The Selby Three Swans Sportive offers a choice of three routes – 30, 60 and 100 miles – and its flat course has seen it become a popular event for both beginners looking for their first sportive and more experienced riders looking for a personal best time.

Trina said: “I’ve always been interested in cycling and I’ve cycled at different points in my life, but it wasn’t until I took part in a mini triathlon that I started to really get into it. My husband bought me a road bike to help me train. I really enjoyed it and so I decided to sign up as a Breeze volunteer to start spreading the enjoyment.

“Being a volunteer has really changed my life. Cycling is now just something I do every week. I commute about three times a week and ride at weekends. I’ve made some life-long friends and I’ve had a huge sense of achievement from helping out others.”

Trina’s mum Jenny passed away unexpectedly from cancer eight years ago, at the age of 65. She died just three weeks after being diagnosed and Trina will take part in the Selby Three Swans Sportive in tribute to her. 

Trina said: “My mum’s death was a huge shock and the family is still feeling the after-effects. Many people have lost loved ones to cancer. I’ve tried to help others by getting them to join me on my Breeze training rides and showing them how focusing on a new challenge, like this bike ride, can give them an outlet to help them cope during the sad times.

“I’m really looking forward to sharing stories with people on the route and feeling the sense of achievement at the end. To women thinking of getting into cycling, I’d say find a friend that has a similar ambition, buddy up and have a go together. It’s so much fun, and doing it with a friend takes away the nerves.

“And of course, women should seek out their local Breeze champion for advice on routes and anything about cycling. We tend to be passionate, approachable ladies and there’s usually cake involved somewhere.”

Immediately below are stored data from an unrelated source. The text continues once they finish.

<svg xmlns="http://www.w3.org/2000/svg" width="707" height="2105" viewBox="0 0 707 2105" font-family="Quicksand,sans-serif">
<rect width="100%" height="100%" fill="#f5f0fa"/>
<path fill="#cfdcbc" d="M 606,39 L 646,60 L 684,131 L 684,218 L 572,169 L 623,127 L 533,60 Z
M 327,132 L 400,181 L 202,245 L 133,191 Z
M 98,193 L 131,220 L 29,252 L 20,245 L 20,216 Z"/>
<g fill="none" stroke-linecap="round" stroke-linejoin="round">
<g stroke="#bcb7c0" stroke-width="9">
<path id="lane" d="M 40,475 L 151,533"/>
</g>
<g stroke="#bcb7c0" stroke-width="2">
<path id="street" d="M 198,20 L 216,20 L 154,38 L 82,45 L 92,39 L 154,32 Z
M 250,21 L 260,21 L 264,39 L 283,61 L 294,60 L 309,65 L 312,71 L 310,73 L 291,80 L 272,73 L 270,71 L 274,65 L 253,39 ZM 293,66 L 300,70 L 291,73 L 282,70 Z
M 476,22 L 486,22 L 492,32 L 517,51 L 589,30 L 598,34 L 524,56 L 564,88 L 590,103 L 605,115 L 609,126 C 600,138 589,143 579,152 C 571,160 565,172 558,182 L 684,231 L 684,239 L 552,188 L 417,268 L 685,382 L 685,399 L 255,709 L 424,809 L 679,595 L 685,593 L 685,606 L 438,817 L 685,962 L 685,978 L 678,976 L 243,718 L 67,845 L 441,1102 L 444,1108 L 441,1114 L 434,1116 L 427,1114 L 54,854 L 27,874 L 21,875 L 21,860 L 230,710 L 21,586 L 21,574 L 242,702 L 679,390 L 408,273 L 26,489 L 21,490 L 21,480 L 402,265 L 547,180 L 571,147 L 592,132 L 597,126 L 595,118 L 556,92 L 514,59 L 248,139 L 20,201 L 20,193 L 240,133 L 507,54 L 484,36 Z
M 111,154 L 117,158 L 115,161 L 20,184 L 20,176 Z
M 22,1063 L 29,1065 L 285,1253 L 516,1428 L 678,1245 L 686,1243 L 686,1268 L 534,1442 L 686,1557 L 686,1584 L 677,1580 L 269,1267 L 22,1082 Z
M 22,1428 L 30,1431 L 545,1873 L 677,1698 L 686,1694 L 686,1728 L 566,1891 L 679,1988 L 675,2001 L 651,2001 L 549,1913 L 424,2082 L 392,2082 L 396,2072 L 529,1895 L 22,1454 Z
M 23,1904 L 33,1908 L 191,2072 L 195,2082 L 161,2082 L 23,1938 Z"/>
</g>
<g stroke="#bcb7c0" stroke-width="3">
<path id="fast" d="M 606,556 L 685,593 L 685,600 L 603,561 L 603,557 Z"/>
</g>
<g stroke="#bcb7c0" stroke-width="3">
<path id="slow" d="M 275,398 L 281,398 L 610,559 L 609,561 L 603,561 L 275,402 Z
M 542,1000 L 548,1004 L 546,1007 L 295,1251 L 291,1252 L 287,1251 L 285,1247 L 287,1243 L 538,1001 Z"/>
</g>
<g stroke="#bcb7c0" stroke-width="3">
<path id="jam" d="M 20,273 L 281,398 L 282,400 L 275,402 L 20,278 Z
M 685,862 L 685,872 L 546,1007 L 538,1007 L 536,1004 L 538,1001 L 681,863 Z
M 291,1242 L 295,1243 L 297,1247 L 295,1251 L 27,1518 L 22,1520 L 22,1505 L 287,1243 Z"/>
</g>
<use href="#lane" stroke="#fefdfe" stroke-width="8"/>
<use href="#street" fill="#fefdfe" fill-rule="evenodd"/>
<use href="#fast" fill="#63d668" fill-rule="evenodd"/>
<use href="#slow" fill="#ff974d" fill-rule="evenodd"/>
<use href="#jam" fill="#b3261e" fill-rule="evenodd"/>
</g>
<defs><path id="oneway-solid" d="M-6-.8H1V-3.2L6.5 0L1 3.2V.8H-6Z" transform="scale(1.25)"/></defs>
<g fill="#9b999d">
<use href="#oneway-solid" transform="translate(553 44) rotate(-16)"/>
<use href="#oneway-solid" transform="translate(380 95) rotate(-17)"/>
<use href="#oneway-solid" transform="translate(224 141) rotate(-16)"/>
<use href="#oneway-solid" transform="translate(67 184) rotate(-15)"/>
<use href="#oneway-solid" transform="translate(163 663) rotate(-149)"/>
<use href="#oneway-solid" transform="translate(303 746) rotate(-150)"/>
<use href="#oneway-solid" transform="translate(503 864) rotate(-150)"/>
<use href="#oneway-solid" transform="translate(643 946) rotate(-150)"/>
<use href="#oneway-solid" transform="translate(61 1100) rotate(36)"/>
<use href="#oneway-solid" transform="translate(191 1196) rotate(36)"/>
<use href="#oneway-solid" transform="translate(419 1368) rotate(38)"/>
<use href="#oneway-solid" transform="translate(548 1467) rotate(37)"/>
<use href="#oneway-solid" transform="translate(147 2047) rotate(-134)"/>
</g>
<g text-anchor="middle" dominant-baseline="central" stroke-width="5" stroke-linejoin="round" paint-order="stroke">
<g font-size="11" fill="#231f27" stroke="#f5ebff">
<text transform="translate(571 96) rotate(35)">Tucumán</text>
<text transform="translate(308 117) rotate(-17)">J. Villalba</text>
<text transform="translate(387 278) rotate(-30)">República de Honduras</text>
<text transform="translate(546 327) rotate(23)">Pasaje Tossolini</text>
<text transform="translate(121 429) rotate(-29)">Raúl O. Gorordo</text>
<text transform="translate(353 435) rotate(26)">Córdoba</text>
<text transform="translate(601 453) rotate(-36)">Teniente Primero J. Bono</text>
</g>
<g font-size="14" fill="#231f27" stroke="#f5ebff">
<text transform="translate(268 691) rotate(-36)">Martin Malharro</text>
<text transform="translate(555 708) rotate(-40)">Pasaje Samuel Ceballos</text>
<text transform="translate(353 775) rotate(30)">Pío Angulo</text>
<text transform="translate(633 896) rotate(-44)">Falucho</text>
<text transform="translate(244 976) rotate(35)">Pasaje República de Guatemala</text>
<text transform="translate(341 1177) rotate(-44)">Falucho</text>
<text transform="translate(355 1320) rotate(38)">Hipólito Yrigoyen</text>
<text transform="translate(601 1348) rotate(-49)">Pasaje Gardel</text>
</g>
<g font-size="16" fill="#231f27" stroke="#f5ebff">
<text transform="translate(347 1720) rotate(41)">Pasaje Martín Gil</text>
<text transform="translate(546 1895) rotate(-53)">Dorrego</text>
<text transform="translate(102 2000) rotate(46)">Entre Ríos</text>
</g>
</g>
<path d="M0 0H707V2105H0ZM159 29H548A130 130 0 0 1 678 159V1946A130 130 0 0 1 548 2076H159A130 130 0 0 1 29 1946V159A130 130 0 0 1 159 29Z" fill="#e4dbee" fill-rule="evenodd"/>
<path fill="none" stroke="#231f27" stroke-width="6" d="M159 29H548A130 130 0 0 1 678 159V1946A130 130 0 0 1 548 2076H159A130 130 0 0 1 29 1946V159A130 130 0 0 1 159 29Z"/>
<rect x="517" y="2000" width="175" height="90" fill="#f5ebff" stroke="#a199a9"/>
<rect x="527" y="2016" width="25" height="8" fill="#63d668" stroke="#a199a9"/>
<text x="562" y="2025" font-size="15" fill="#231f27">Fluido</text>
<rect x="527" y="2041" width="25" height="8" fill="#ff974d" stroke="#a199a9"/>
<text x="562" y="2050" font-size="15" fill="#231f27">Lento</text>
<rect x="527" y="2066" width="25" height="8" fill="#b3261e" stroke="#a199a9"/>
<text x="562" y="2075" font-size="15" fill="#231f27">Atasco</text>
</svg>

The Selby Three Swans Sportive is organised by Yorkshire Cancer Research in partnership with Selby Cycling Club, Selby District Council, which has provided a £3,250 grant, and ‘Inspiring healthy lifestyles’, leisure operator for the Council. 

Taking place on Sunday, September 4, the ride begins and finishes at the famous Selby Abbey and all participants will receive t-shirts and medals. For more information, please visit Entries close at 12pm (midnight) on Monday, August 29. 



Nikki Brady, Senior PR Officer, Yorkshire Cancer Research. Tel: 01423 877228. Email:

Notes to Editors

  • Harrogate-based Yorkshire Cancer Research was founded in 1925 and is the largest independent regional cancer charity in England (Registered Charity 516898). We are not part of a national charity.
  • We are committed to reducing the devastating impact of cancer on the lives of people living in Yorkshire.
  • Our mission is to work in partnership, fund research and support initiatives that will help people in Yorkshire avoid, survive and cope with cancer.
  • Current statistics show that 575 people are diagnosed with cancer in Yorkshire every week. Incidence and mortality rates are higher than the England average due to social deprivation, post-industrialisation and lifestyle choices but also availability of healthcare services and difficulties accessing early diagnostics, clinical trials and the latest treatments.
  • We aim to:
    • Be the leading authority on cancer in Yorkshire, understanding the problems and priorities in the region and sharing knowledge with partners.
    • Raise awareness of cancer and how to prevent it by working in local communities, schools and colleges, sports clubs and with other health-related organisations.
    • Promote screening programmes and fund research that can improve the diagnosis of cancer so we can detect and treat it at the earliest opportunity.
    • Invest in innovative research projects at every stage of a cancer patient's journey.
    • Campaign for fair and equal access to the very best healthcare services and a greater share of the money spent nationally on research.